Hosted by the Esophageal Atresia Care Program at NewYork-Presbyterian/Columbia University Irving Medical Center, this comprehensive virtual program, recorded in October 2022, covers current advanced in the EA/TEF field for a wide ranging audience, including medical practitioners, medical educators, patients, and caregivers.
Learn from EA/TEF experts about:
Endoscopic management of recurrent fistula
Long term respiratory risks
Transitions to adult care
Genetic basis of EA/TEF
Orthopedic management of associated skeletal anomalies
Standardization of care
To increase familiarity with this rare condition, highlighting advances and novel treatments.
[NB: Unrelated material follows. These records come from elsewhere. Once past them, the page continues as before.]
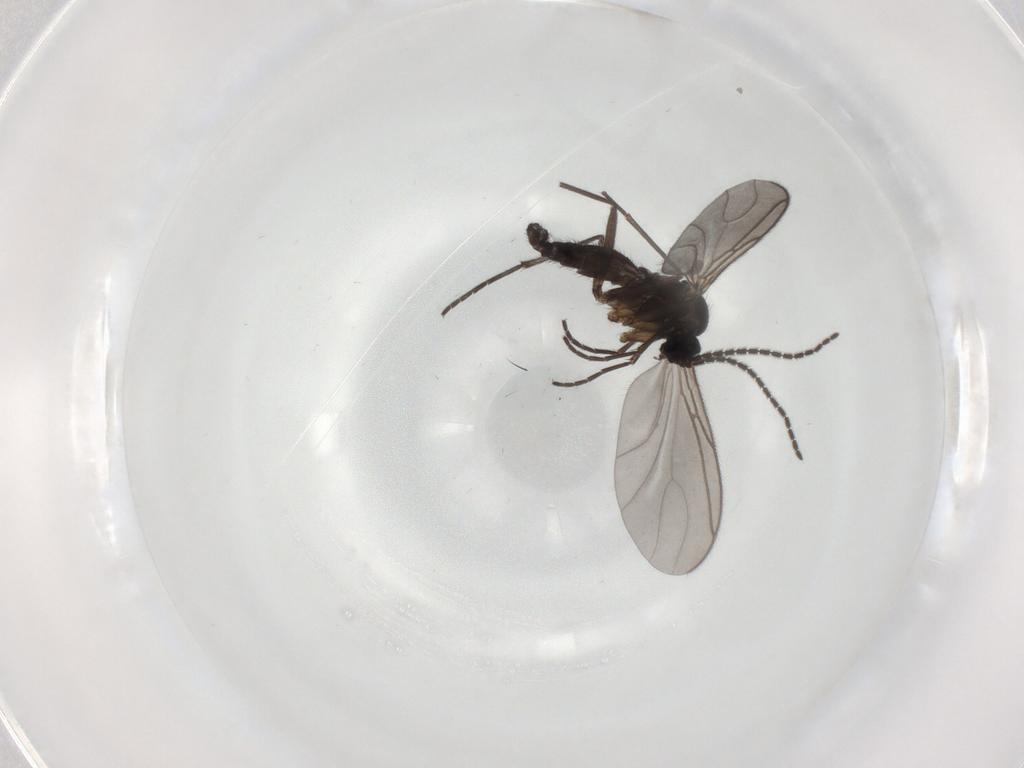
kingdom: Animalia
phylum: Arthropoda
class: Insecta
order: Diptera
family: Sciaridae
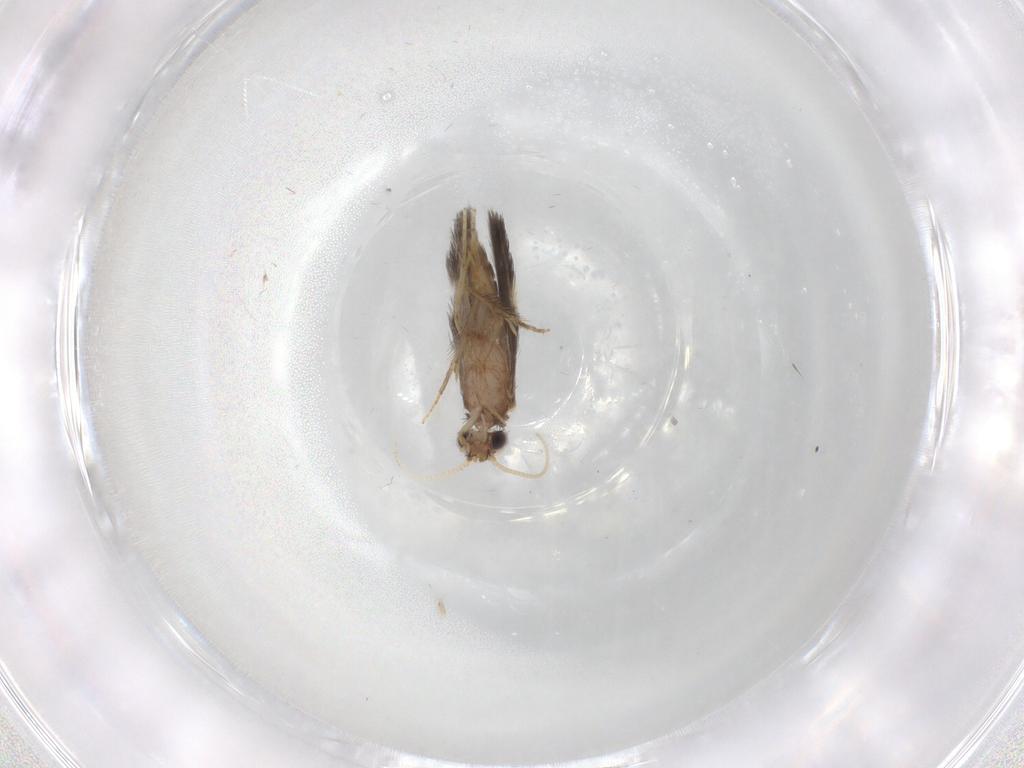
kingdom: Animalia
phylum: Arthropoda
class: Insecta
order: Trichoptera
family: Hydroptilidae
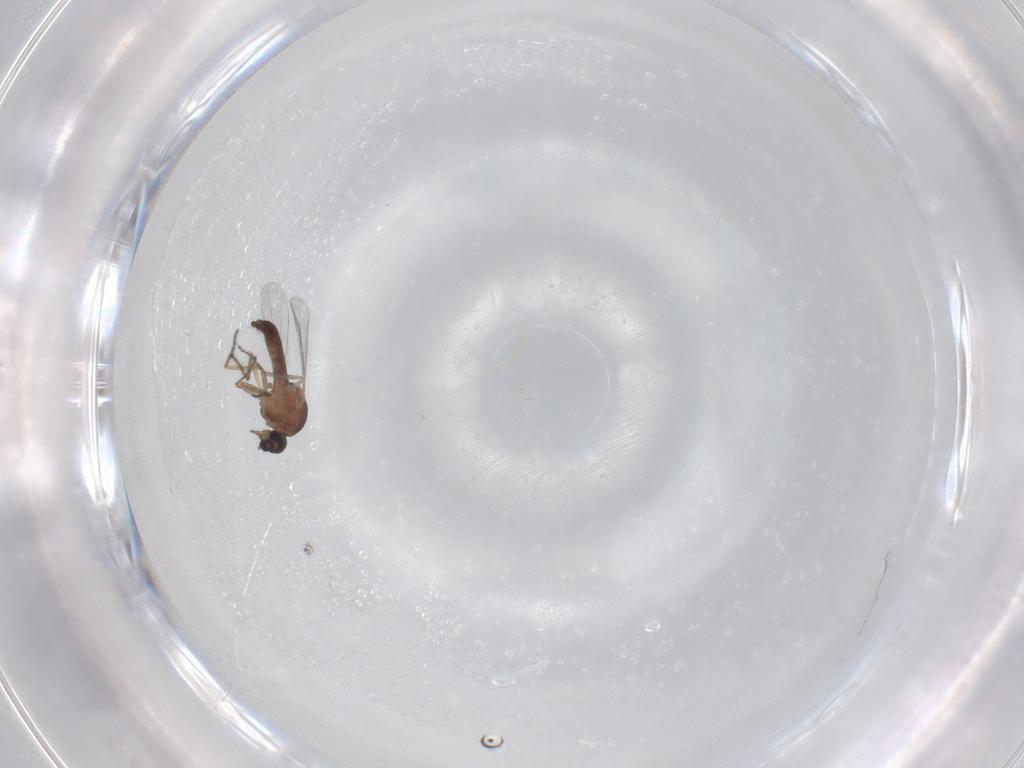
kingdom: Animalia
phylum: Arthropoda
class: Insecta
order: Diptera
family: Ceratopogonidae
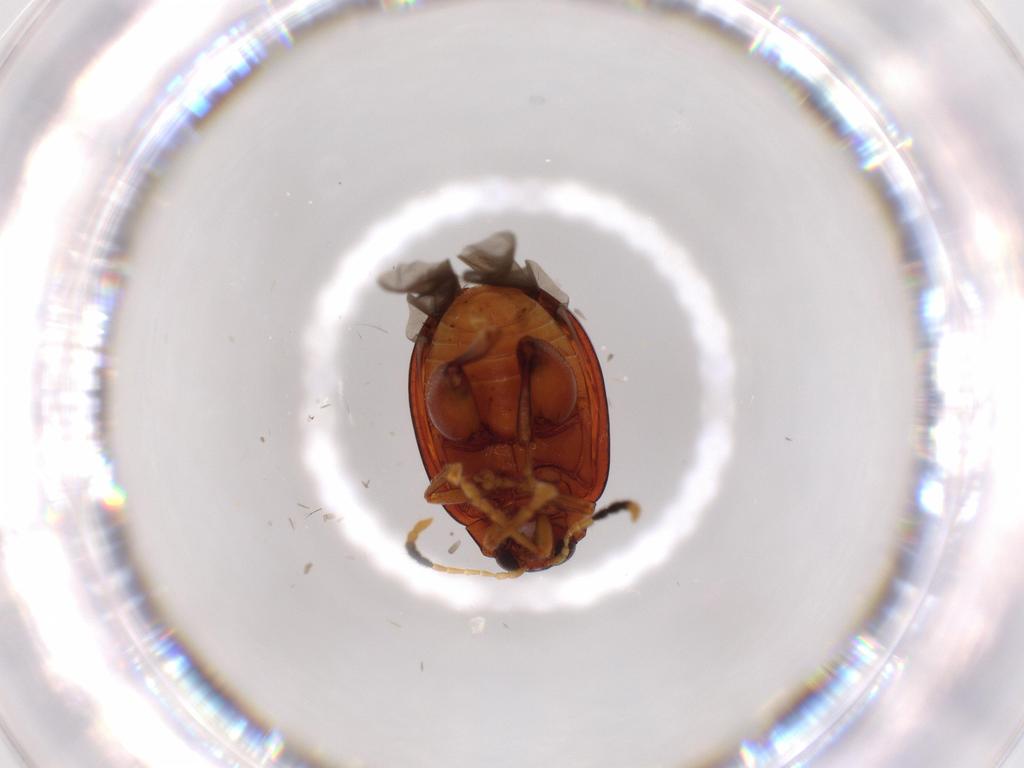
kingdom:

This symposium is designed for health care professionals, educators, patients, parents and caregivers.
This year's event was presented in a live, virtual format via Zoom. Upon registration, you will automatically be sent a link to the recording.
About the REACH Initiative
The Researching Esophageal Atresia for Children’s Health (REACH) Clinic at Columbia/NYP Morgan Stanley Children's Hospital was founded with the following goals in mind:
Provide coordinated multidisciplinary care that addresses all facets of a child’s conditions
Determine how to safely and effectively treat silent reflux and other complications associated with EA
Help older patients transition to practitioners caring for adults who are well versed in the special needs associated with EA
Conduct research to identify genetic abnormalities underlying EA and related anomalies
Conduct longitudinal clinical research in order to develop best-practice treatment protocols.
Current Research Projects
To identify gene mutations that will help us better understand development of EA/TEF and its associated defects and serve as a target for future therapeutic modality.
To identify the best practice guidelines for this patient population
To identify the best treatment and surveillance plan that will optimize esophageal function, minimize esophageal injury and avoid unnecessary treatment using a multidisciplinary care approach.